De fato, é muito interessante a escolha dos roteiristas Pablo Stoll e Iberê Carvalho em apresentar um protagonista que pertence a uma classe social a qual geralmente não existem suspeitas: branco, heterossexual e de classe média-alta. A ironia é justamente quando esse tipo de pessoa se vê no papel de quase todas as minorias do Brasil, ou seja, o de culpado antes mesmo de qualquer julgamento ou até mesmo provas. Além disso, as pessoas que o ajudam a refletir sobre e resolver o que está acontecendo são periféricas e, em sua maioria, negras, o que também evidencia o quanto os brancos, estão mais preocupados com seu próprio umbigo do que tentar auxiliar alguém que está sendo acusado injustamente.
Sem dúvida, o ponto forte da produção é a excelente e correta leitura do contexto político brasileiro: a polarização. Ou você é um homem de bem ou você defende bandido. Ou você é petista/comunista ou é bolsonarista. Até mais da metade da projeção, o filme é certeiro ao apresentar o quanto essa dicotomia burra pode acarretar sérios problemas até mesmo para um homem hétero e branco. Porém, no final do segundo e terceiro ato, o filme muda de abordagem e escamba em um terror mais real do que psicológico, apostando em novas discussões sobre racismo, homofobia, abuso de autoridade e fake news que além de não terem sido corretamente desenvolvidas durante o inicio, também soam oportunistas para não dizer pretensiosas.

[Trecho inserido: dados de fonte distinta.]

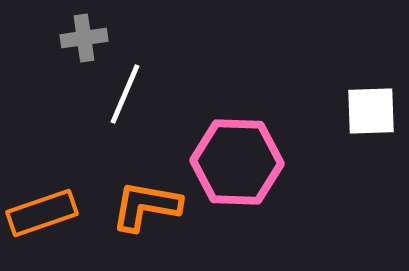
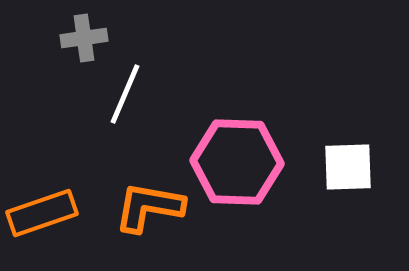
white square: moved 23 px left, 56 px down
orange L-shape: moved 3 px right, 1 px down
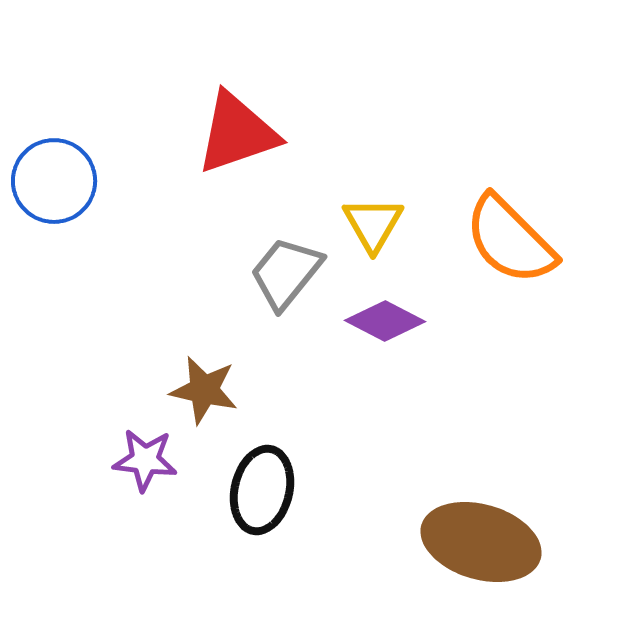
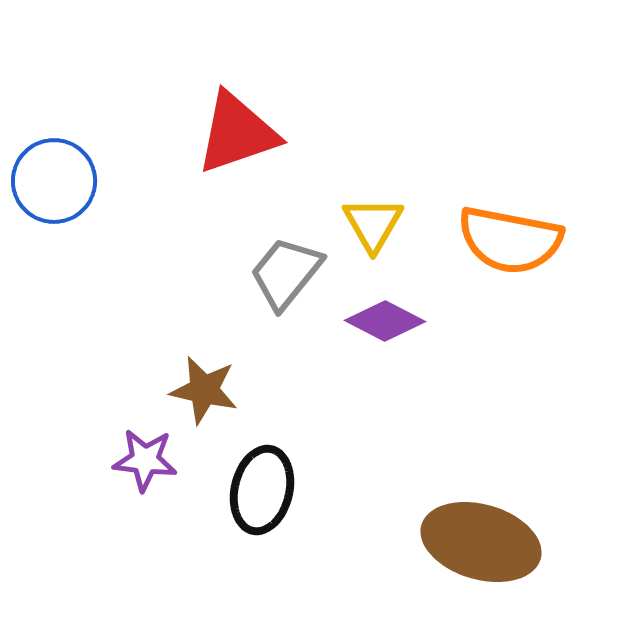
orange semicircle: rotated 34 degrees counterclockwise
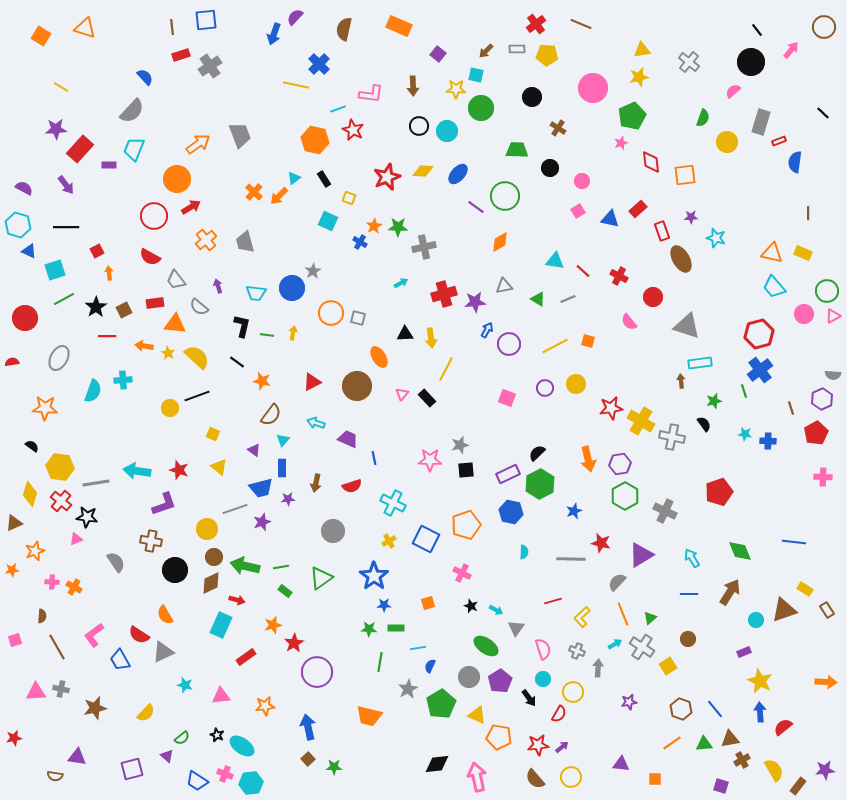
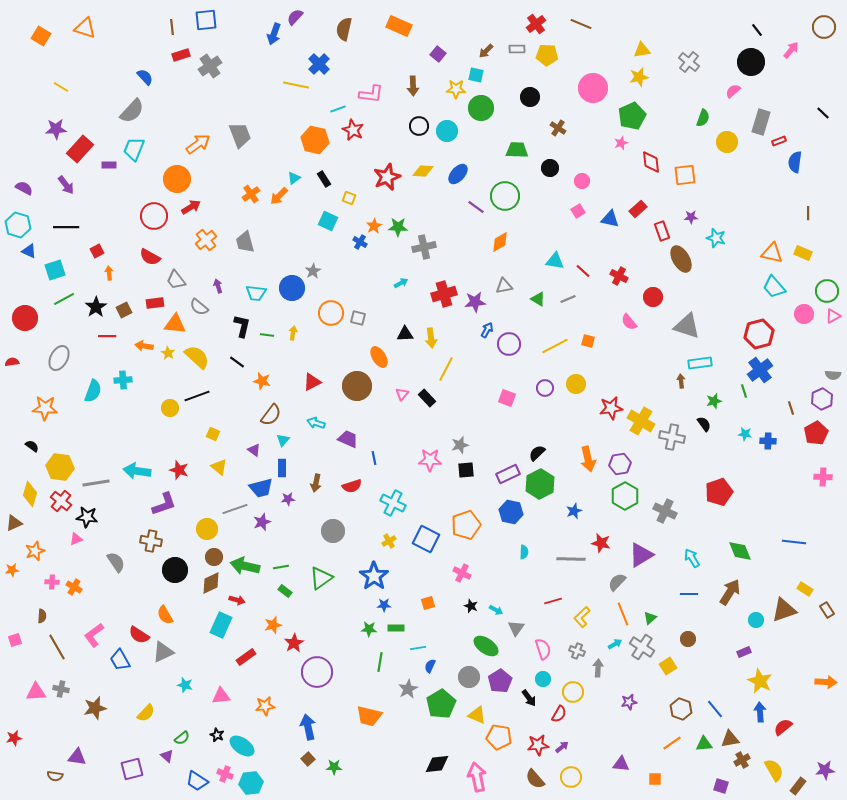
black circle at (532, 97): moved 2 px left
orange cross at (254, 192): moved 3 px left, 2 px down; rotated 12 degrees clockwise
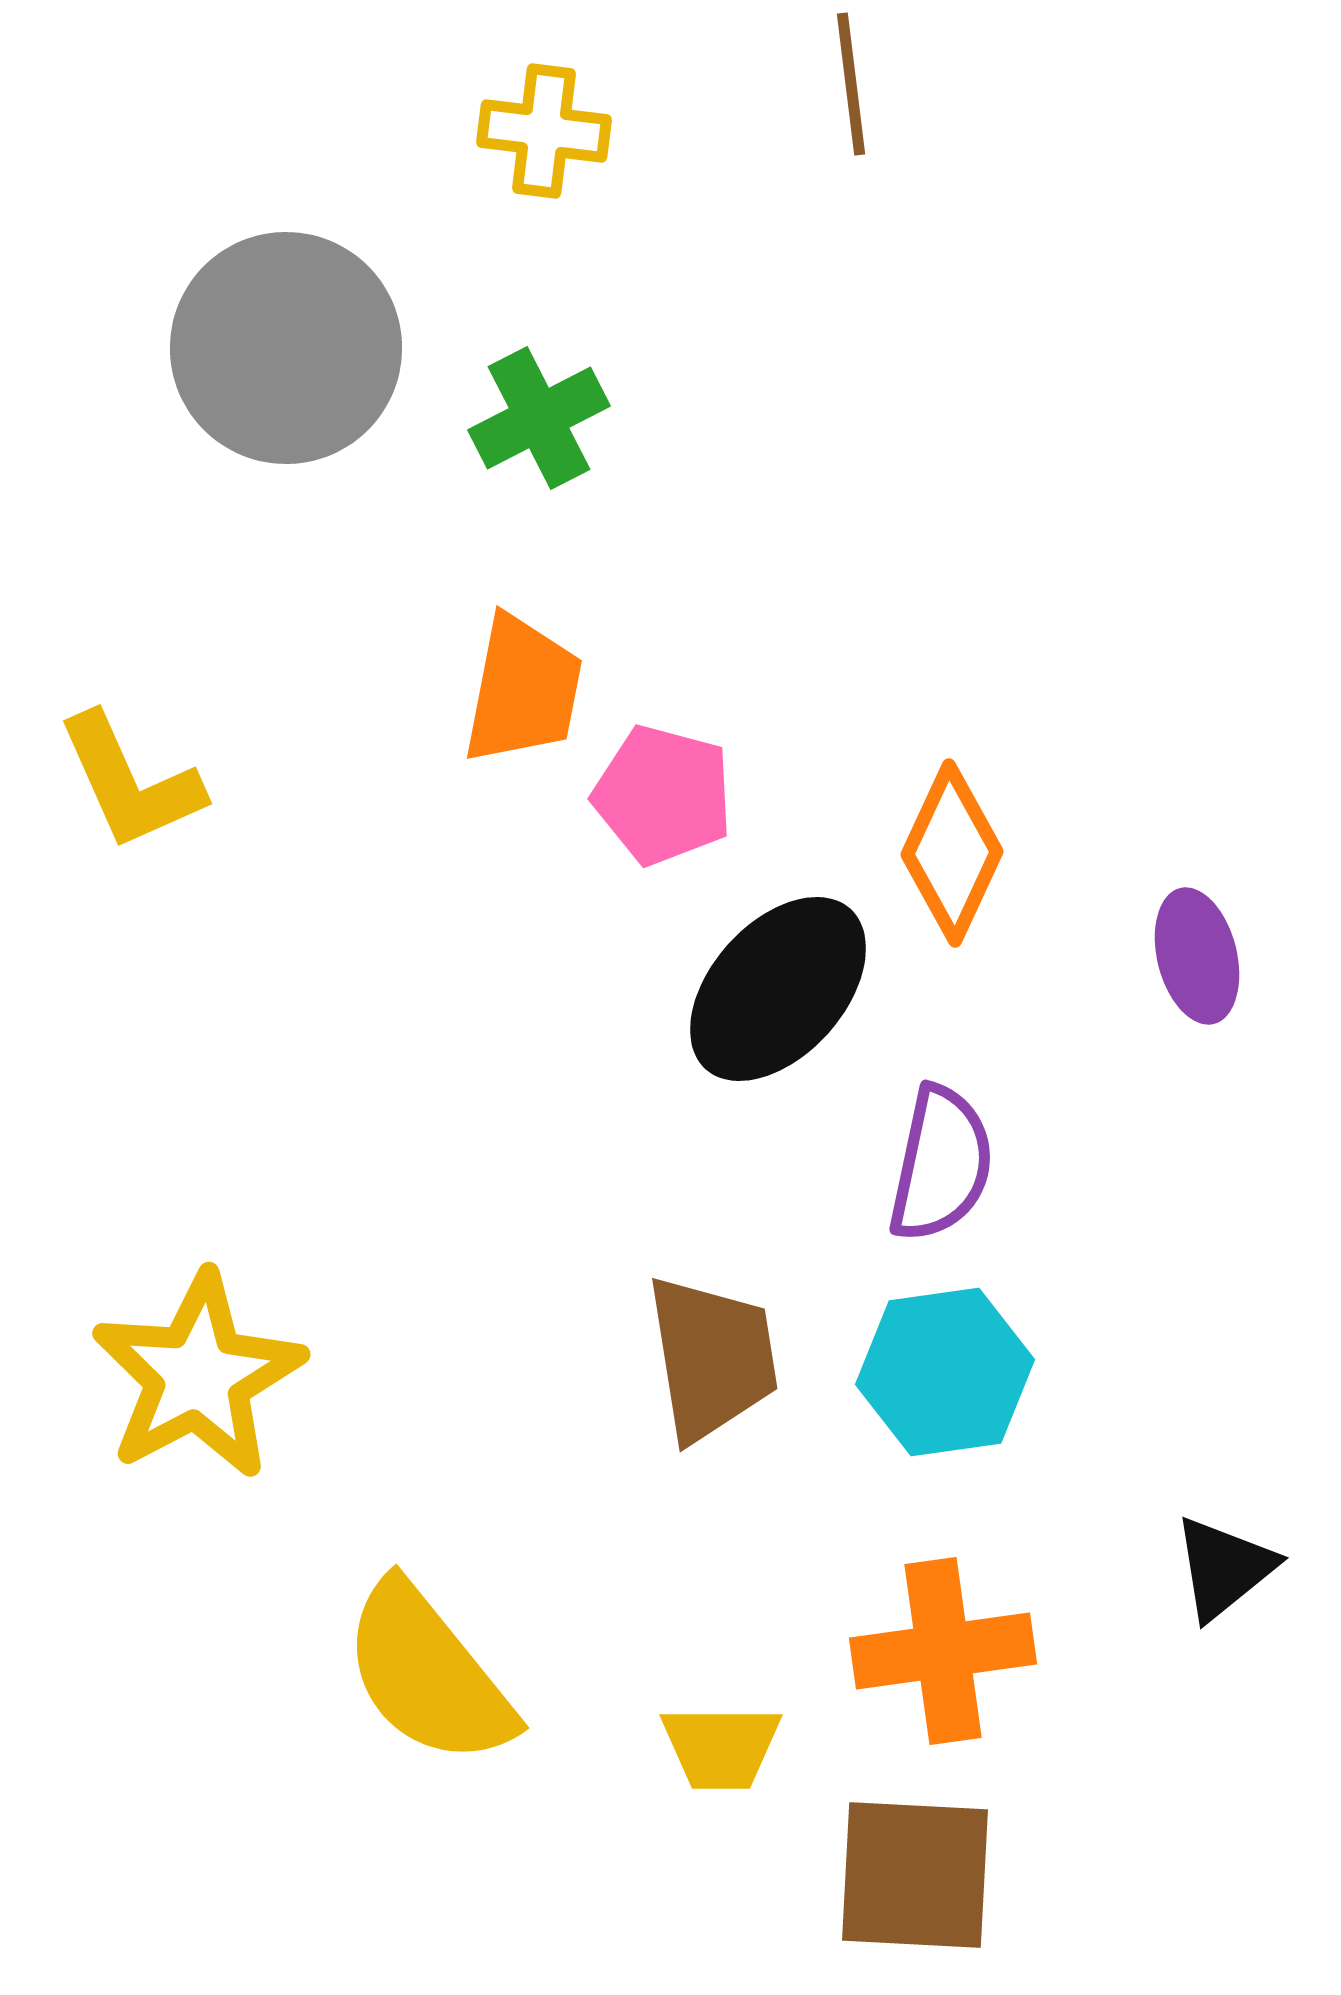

A narrativa, por ocorrer durante uma noite, dispõe de uma direção inteligente de Iberê Carvalho que nos coloca como cúmplices de Aurélio nessa jornada de descoberta sobre quem e por que o acusa. O uso de planos como o over the shoulder, aquele em que a câmera segue a pessoa pelas costas e a câmera na mão ajudam a reforçar essa ideia. A direção de fotografia de Pablo Baião também é coerente ao pintar as sombras da noite como algo naturalmente ameaçador, sem recorrer a clichês óbvios de escuridão, por exemplo.
Por fim, O Homem Cordial é um longa que entende e se insere em um tempo de dúvidas, porém não se propõe a sanar nenhuma delas, aliás, deixa tudo um pouco mais confuso e, de certa forma, assustador. É um reflexo do pessimismo em que vivemos, sem medo de mostrar o quanto é sintomático que estejamos, no momento, mais preocupados em criar ambiguidades do que certezas. Já estamos percebendo que essas estratégias podem não estar funcionando e quando alguém tentar reverter pode já ser tarde demais.